I Dare to be Dumb! - Posted by Melissa

Posted by J.P. Vaughan on January 16, 1999 at 23:19:05:

Newbies who want serious answers to real estate questions
should post on our main News Group. That’s where all
the experienced investors hang out. Many also hang out
in our chat room (after 10pm EST).

JP Vaughan

I Dare to be Dumb! - Posted by Melissa

Posted by Melissa on January 15, 1999 at 11:22:39:

I am hereby appointing myself unofficial spokesperson for all the silent newbies out there who have questions they are afraid to ask because they’re afraid they will sound dumb. Luckily, I have no pride.

I’m an intelligent entrepreneur and homeowner with a master’s degree and I admit publicly here that although I’ve been through the CS course three times, I still don’t understand the logic behind the Carleton Sheets philosophy. I don’t doubt that it works. It obviously has for many of you on this site. I’m not a skeptic.

And I do understand the HOWs of the program as in HOW to buy a property no money down. He lays that out pretty clearly. What I don’t get is WHY one would want to–why it benefits one’s net worth to buy properties this way. Let me give you an example as I understand it and please show me what I’m missing here:

Let’s say I find a nice bread-and-butter property in a modest neighborhood that will fetch a rent adequate to cover expenses. Its fair market value (FMV) is $80,000 (in the Washington DC area, believe it or not, that’s very modest). Let’s also say that the seller is so anxious to get rid of the property that he/she is willing to take $65,000 for it. I also understand that the amount of equity the seller has is important because the seller is more likely to be flexible on terms than a lending institution would be but I won’t go into that. (Maybe that’s the key I’m missing.)

So I’m paying $65,000 for a house that’s worth $80,000. Great. That’s $15,000 in instant equity. But I still owe $65,000 to someone. Whether it’s the seller, a bank or a mortgage company, I still owe $65,000. This looks to me like my net worth would go DOWN by $50,000 ($15,000 new equity minus $65,000 new debt). And if I multiply this by 10, 20 or 30 more houses it just seems to me that the debt would increase exponentially faster than the equity.

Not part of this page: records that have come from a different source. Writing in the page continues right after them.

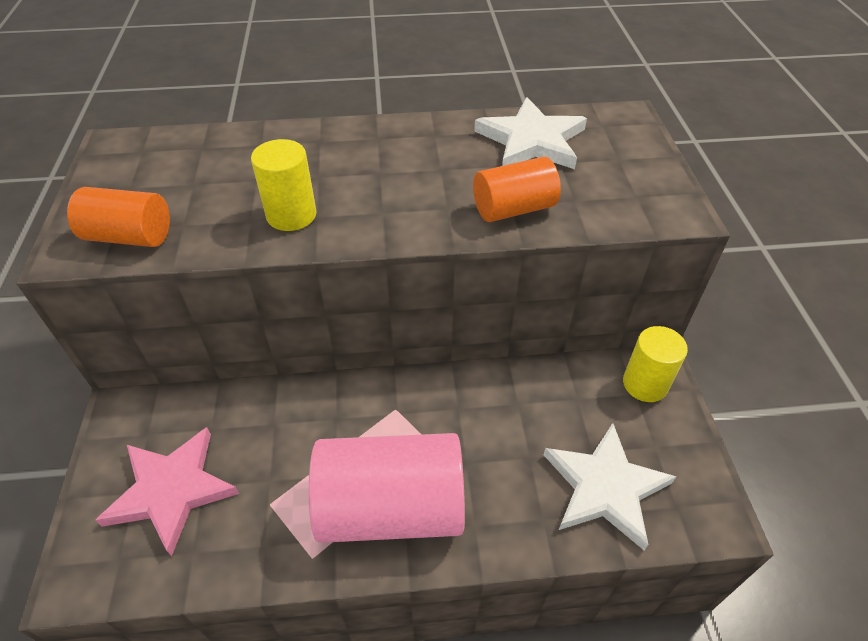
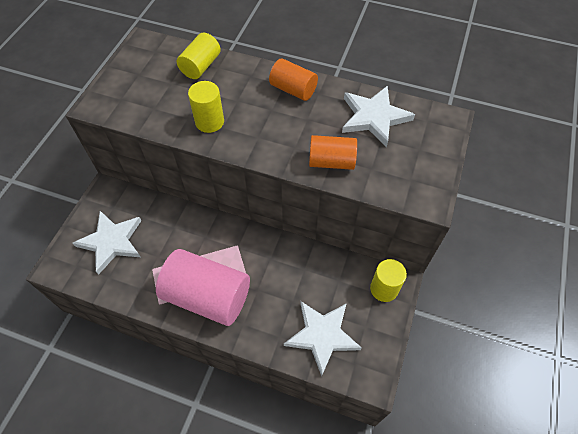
camera: 25 degrees right, 10 degrees up
(129, 236) = (125, 106): orange cylinder -> orange cylinder (293, 90)
(171, 490) = (111, 242): pink star -> white star
(232, 150) = (201, 66): none -> yellow cylinder

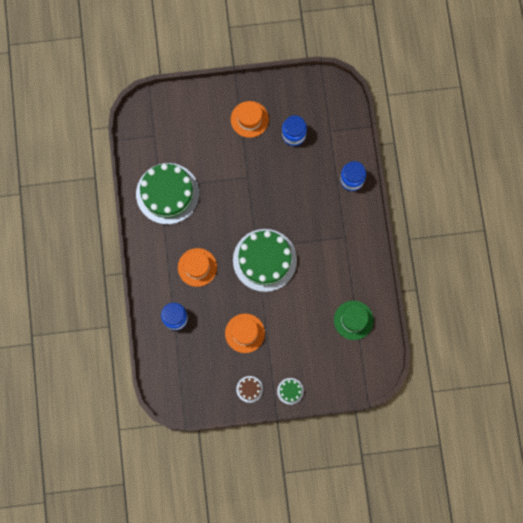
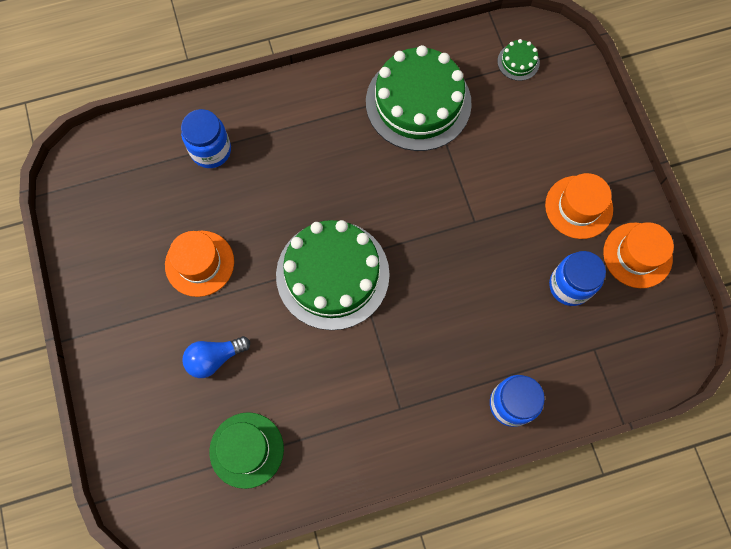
camera: 80 degrees right, 5 degrees down
(197, 267) = (302, 169): orange hat -> orange hat (637, 255)
(249, 389) = (103, 287): brown cake -> none
(290, 391) = (105, 357): green cake -> green cake (518, 62)
(301, 331) = (214, 358): none -> blue light bulb

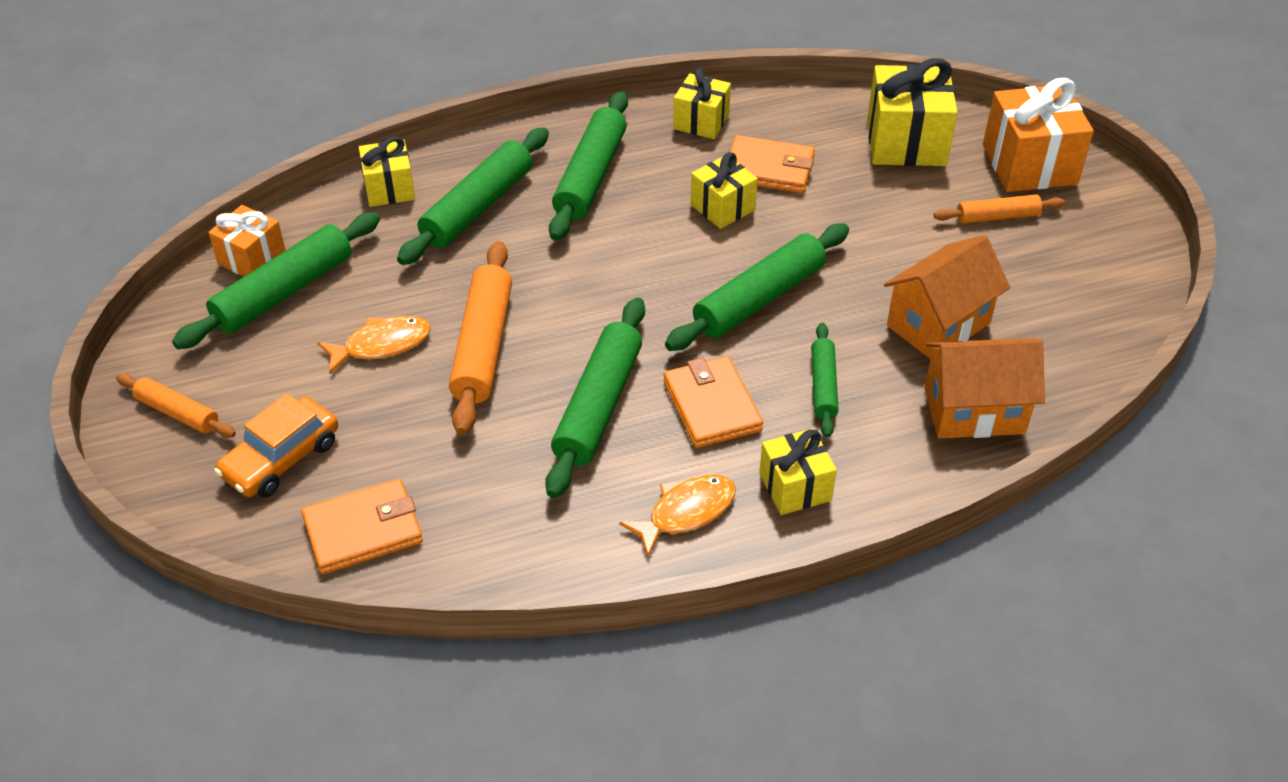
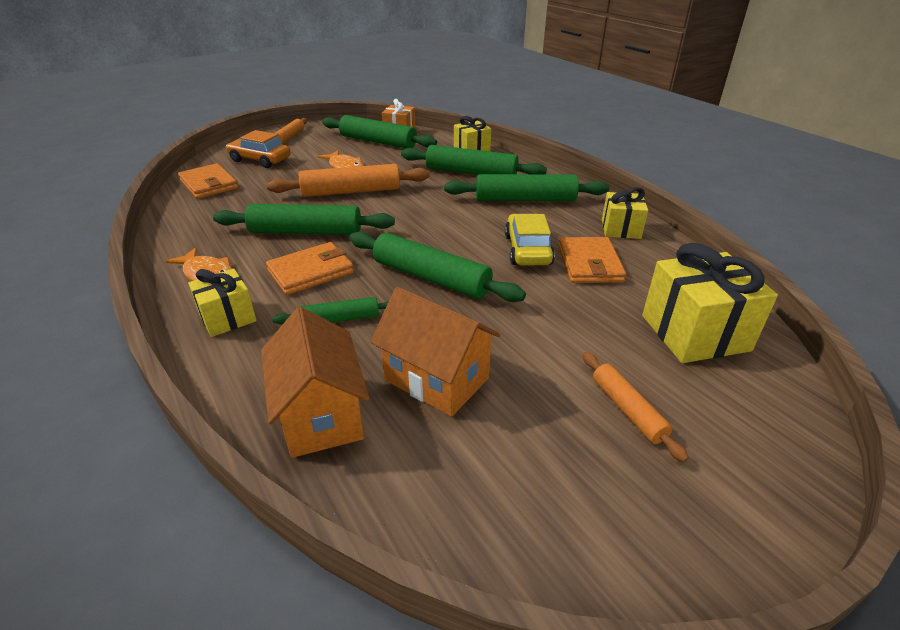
camera: 75 degrees right, 10 degrees down
(722, 207) = (527, 250): yellow gift -> yellow car
(1029, 165) = (744, 431): orange gift -> none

What am I not getting here??? Please help. In fact, if you would be willing to e-mail me your phone number, I will call on my dime to get this cleared up. My e-mail is MelissaOTP@aol.com


Re: I Dare to be Dumb! - Posted by Mr C

Posted by Mr C on January 24, 1999 at 23:49:02:

You have a masters degree, etc. So Why can’t you understand the philosophy? Your masters is obviously not in accounting.

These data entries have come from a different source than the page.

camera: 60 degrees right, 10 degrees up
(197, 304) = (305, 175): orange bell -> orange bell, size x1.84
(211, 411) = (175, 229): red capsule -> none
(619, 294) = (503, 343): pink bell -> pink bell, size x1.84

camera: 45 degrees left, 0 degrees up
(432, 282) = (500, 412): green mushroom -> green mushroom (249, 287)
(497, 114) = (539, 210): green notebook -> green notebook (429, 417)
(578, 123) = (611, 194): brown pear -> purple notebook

I own 13 properties (using Sheets and others) and you need (NEED) to understand the following accounting equation: Assets = Liabilities + Owners Equity. The asset is worth 80,000. The Note is at $65,000. Your instant equity is $15,000. Therefore the equation is equal.

I’m worth $125,000 (give or take a dollar or two) because my tenants are making me richer every month. The equation works out that way. The more they pay down my liabilities, the higher my OE and Assets. My CPA can tell you the specifics. I won’t even get into tax liabilities etc. Trust me, you can go to school and achieve 15 PhDs, you’ll still be a moron in the real world.

Don’t take that wrong, nothing beats the real world.

Dumb is a good start - Posted by karp

Posted by karp on January 15, 1999 at 19:26:36:

Hey Melissa,

Email me and I will give you my office number.
Feel free to call me anytime.
I will try to be gentle.



Lightbulb! DUH! - Posted by Melissa

Posted by Melissa on January 15, 1999 at 13:39:15:

I’m following up my own posting, and, happily, I’m the first to do so because I’ve seen my own mistake. My earlier posting was a sudden brain fart.

Of course, if I’ve bought the house, even though I owe on it, I did get something for that loan, namely, THE HOUSE. I had forgotten that principle. I was raised with the “don’t get into debt” philosophy so I don’t even think of my own house as mine because I’m paying a mortgage, but that mortgage did buy me the right to add the house’s value to my net worth. DUUH!

As silly as I feel, I’m still glad I posted my dumb question. Real estate investing has so many details to absorb and it’s possible to get befuddled. I think it’s important as we learn to admit what we don’t understand.

By the way, I’m serious about being an advocate for newbies who are shy. If you have a question you’re afraid to ask, let me know and I’ll pass it on under my name. But I wouldn’t be shy about posting your questions; the only way we’ll learn is to admit what we don’t know!